I didn’t listen to him.
But then, most kids never listen to their coaches, even though they can see the game from a broader perspective. I suspect that saying is true, “when the coach stops getting into your face, you better start worrying.” For many years, I’d been worrying. Now the perspective shifted, my vision opened up unexpectedly.
“Put me in, coach. I can do it, I can!” His eager face pled stronger than the words that spilled from his youthful mouth. My eyes locked onto his as he hopped from one foot to the other in anticipation.
“Are you sure you’re ready for this, kid?”
“I am, really ready, coach. Just give me a chance.”
I smiled and patted his shoulder then nodded. “Okay, okay. Go get ‘em.”
“Thanks coach,” he shouted over his shoulder and I watched him take his place with the rest of the team. There was no way to be certain of the outcome but I knew without a doubt that he’d find greater challenges than he expected out there. That was my job – as coach – to know in advance the angles of the game, the field and the opposing team. My responsibility was to know everything – even possible infractions with accompanying penalties. The game is played with all of that well understood in advance. Had I covered all the bases? Did I really know enough to coach?
I stood there on the sideline and watched him for a moment, one thought screaming over and over in my head. You have no idea kid.
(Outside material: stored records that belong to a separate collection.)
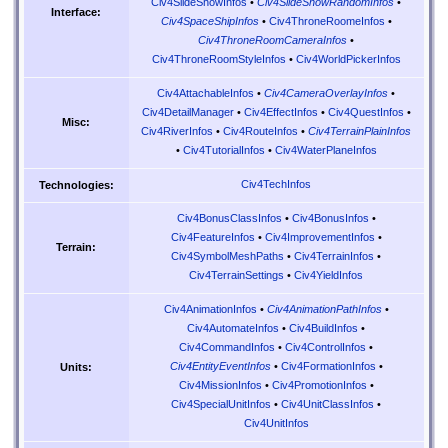
Civ4SlideShowInfos
•
Civ4SlideShowRandomInfos
•
Interface:
Civ4SpaceShipInfos
•
Civ4ThroneRoomeInfos
•
Civ4ThroneRoomCameraInfos
•
Civ4ThroneRoomStyleInfos
•
Civ4WorldPickerInfos
Civ4AttachableInfos
•
Civ4CameraOverlayInfos
•
Civ4DetailManager
•
Civ4EffectInfos
•
Civ4QuestInfos
•
Misc:
Civ4RiverInfos
•
Civ4RouteInfos
•
Civ4TerrainPlainInfos
•
Civ4TutorialInfos
•
Civ4WaterPlaneInfos
Civ4TechInfos
Technologies:
Civ4BonusClassInfos
•
Civ4BonusInfos
•
Civ4FeatureInfos
•
Civ4ImprovementInfos
•
Terrain:
Civ4SymbolMeshPaths
•
Civ4TerrainInfos
•
Civ4TerrainSettings
•
Civ4YieldInfos
Civ4AnimationInfos
•
Civ4AnimationPathInfos
•
Civ4AutomateInfos
•
Civ4BuildInfos
•
Civ4CommandInfos
•
Civ4ControlInfos
•
Civ4EntityEventInfos
•
Civ4FormationInfos
•
Units:
Civ4MissionInfos
•
Civ4PromotionInfos
•
Civ4SpecialUnitInfos
•
Civ4UnitClassInfos
•
Civ4UnitInfos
But this was not the first time I’d witnessed an eager player begging to be sent out, unaware of what he would face. As a coach, before entering the “big game,” so many worrisome considerations come to mind. Everything hinges on a strategic game plan – another responsibility for the coach. Therein lies the rub.
Have I…have any of us…really prepared ourselves adequately for this? Often, that question affronts my tranquility just as the team takes the field. The answer is always the same, the very response I give to my team players, “Perfect practice makes perfect.” Did we give 110% during our past practices? Did we go through our practices with uplifting, positive attitudes that carried through to game day? If the answer is “yes,” confidence is manifest – that is everything.
A coach must know his players. The more a coach knows about what drives each team member, the more the coach will know which buttons to push when it comes time to motivate. Once self-esteem is built up, a coach can start to create that hope – which in turn creates strong desire.
In spite of this, having doubts is normal. Along the way, doubt is all part of the game. The key to playing a successful game lies in staying with the game plan, developing patience, knowing that everything worthwhile takes time. Knowing an opponent, studying his moves, is another key ingredient essential for success. Building self-esteem, developing within each player a positive attitude, instilling good habits, opening communication and being persistent fuels the coach’s game plan. When these traits have been established, each player can walk onto the field ready to face the opponent, knowing that no matter the final score – he’s going to win!